For 16 years, Brenda Tracy held it in. She didn't have any self-esteem, self-worth or self-confidence. Her quest to prove that she wasn't "garbage" dominated her daily routine.
"I'd decided I was going to kill myself," she told John Canzano of The Oregonian three years ago.
Brenda Tracy was sexually abused as a child and, in 1998, gang raped by Oregon State football players. She refused to talk for years. Now she travels the country educating people on sexual violence and answers requests for interviews within seconds.
Last weekend, a Youngstown State student started a Change.org petition to request that Bo Pelini remove convicted rapist Ma'lik Richmond from the football team. Richmond was a 16-year-old student and football player Steubenville (Ohio) High School when he was convicted — along with teammate Trent Mays — in the rape of a minor. After serving one year in a juvenile facility, returning to Steubenville and briefly attending California University of Pennsylvania and Potomac State College of West Virginia, he transferred to Youngstown State to play football last year. Richmond sat out the 2016 season due to NCAA transfer rules and the redshirt sophomore defensive tackle is now eligible to play.
"Does he deserve a second chance?" the petition reads. "Yes, he does, and he is receiving that second chance by furthering his education on YSU's campus. Does he deserve the privilege of playing on a football team and representing a university? Absolutely not. Education is a right, whereas playing on a sports team is not."
Tracy agrees, taking to Twitter to say," I wonder how guys kicked off sports teams for bad grades & smoking weed feel watching rapists & batterers play instead of them."
She later added, "Not getting 2 play sports isn't the end of the world & if it is then as a society we have failed 2 show the athlete that they're worth more."
Tracy — who has worked with nearly 40 school across the country and says coaches and players have responded to her with "overwhelmingly" positivity — told HERO Sports that, in her experience, most coaches don't think about the survivor(s) when deciding whether to allow a convicted rapist on their team.
"I actually think that they make the decision and if they go back on that decision it's because of the public backlash," she said of coaches who make an informed decision and those who reverse course. "In the past coaches have always gotten away with it. So I'm sure some still think they can under the guise of 'second chances' but things are changing."
Tracy has spoken at Baylor, Colorado, Stanford and Nebraska. At Nebraska, she worked with Mike Riley, who in 1998, said the two players who raped Tracy made a "bad choice" and handed down a punishment that included a one-game suspension, 25 hours of community service and one sexual assault course. He has since apologized profusely for his actions.
"The player shouldn't be playing in the first place, but if a coach needed support in making the decision I think someone like me would be helpful," she said. "If we can attach grades to eligibility, then we can attach behavior."

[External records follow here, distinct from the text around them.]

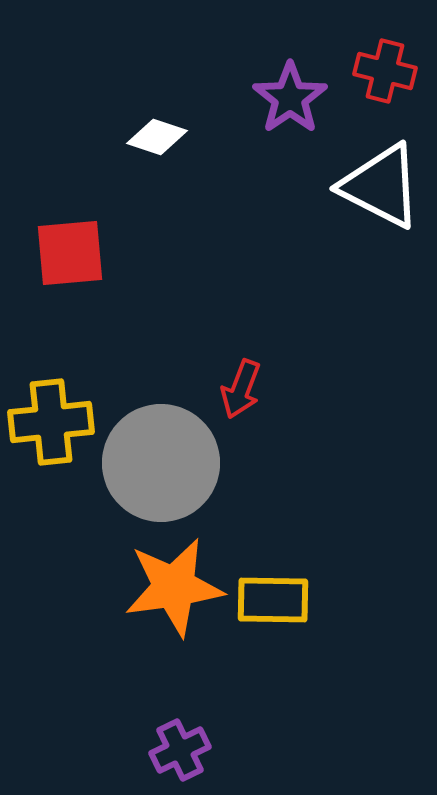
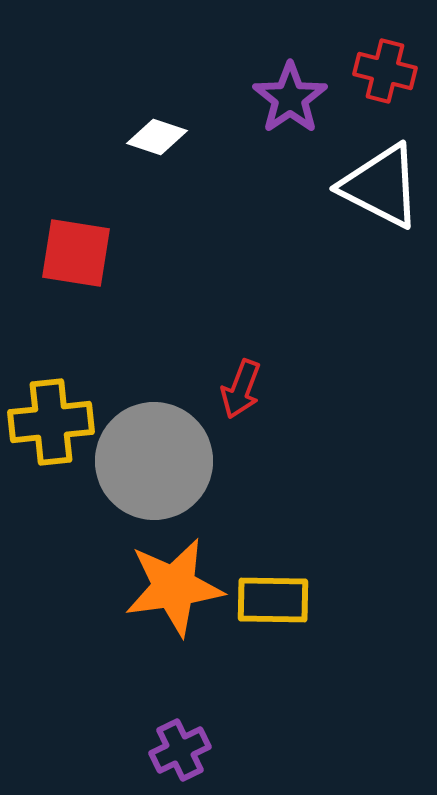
red square: moved 6 px right; rotated 14 degrees clockwise
gray circle: moved 7 px left, 2 px up
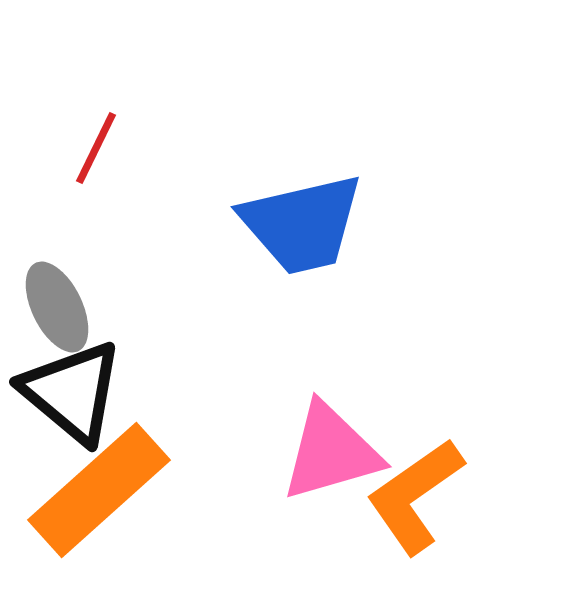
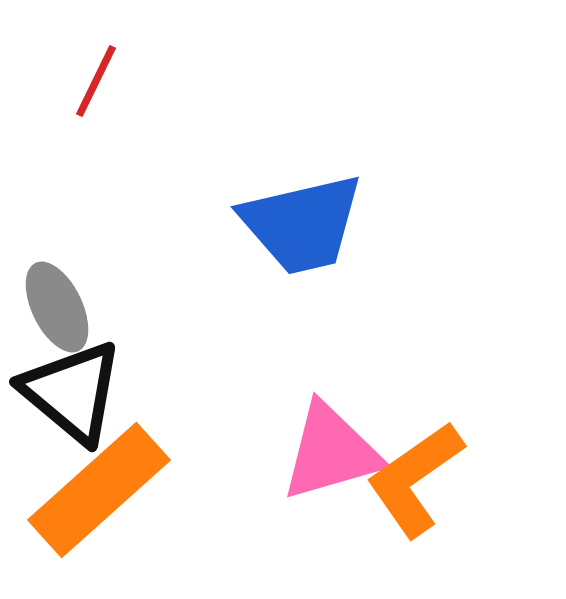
red line: moved 67 px up
orange L-shape: moved 17 px up
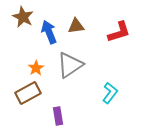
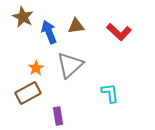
red L-shape: rotated 60 degrees clockwise
gray triangle: rotated 8 degrees counterclockwise
cyan L-shape: rotated 45 degrees counterclockwise
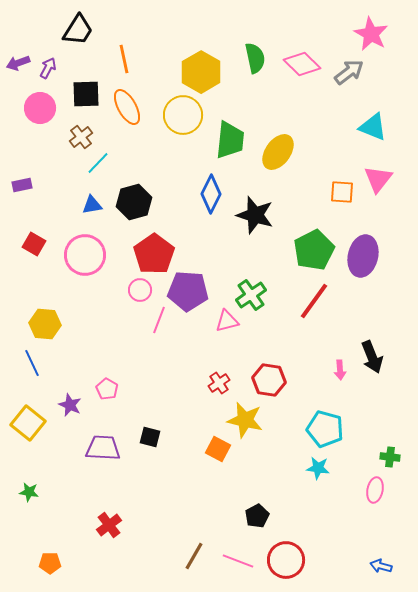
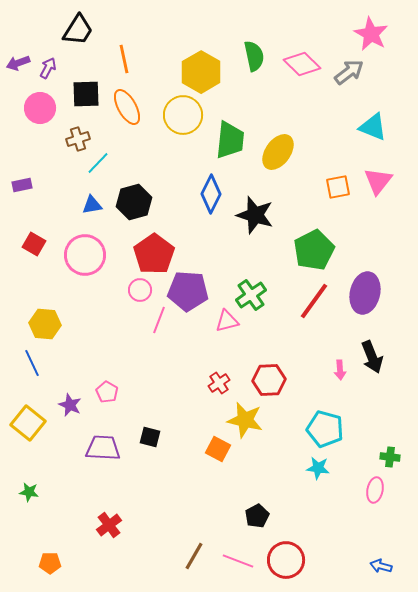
green semicircle at (255, 58): moved 1 px left, 2 px up
brown cross at (81, 137): moved 3 px left, 2 px down; rotated 20 degrees clockwise
pink triangle at (378, 179): moved 2 px down
orange square at (342, 192): moved 4 px left, 5 px up; rotated 15 degrees counterclockwise
purple ellipse at (363, 256): moved 2 px right, 37 px down
red hexagon at (269, 380): rotated 12 degrees counterclockwise
pink pentagon at (107, 389): moved 3 px down
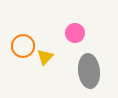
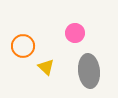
yellow triangle: moved 1 px right, 10 px down; rotated 30 degrees counterclockwise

Some behavior is attached — such as failing drug tests, as Tracy noted in her tweet — but not all and not in a consistent manner.
"The fastest way to shift the culture of violence we currently see is to attach eligibility to the issue."
Where is the line?
"I think that physically and sexually violent convictions — felony or criminal — are deal breakers," Tracy said, while also noting there isn't a one-size-fits-all solution. "Of course, there should always be an appeals process for extenuating circumstances. (There are people on the sex offender registry . . . for peeing in public.) It's important to also look at patterns of behavior. Does he have multiple interactions with police for domestic violence but no criminal record?"
In the case of Ma'lik Richmond, his conviction for the 2012 rape would be no-questions-asked deal breaker. He should not playing college football, says Brenda Tracy.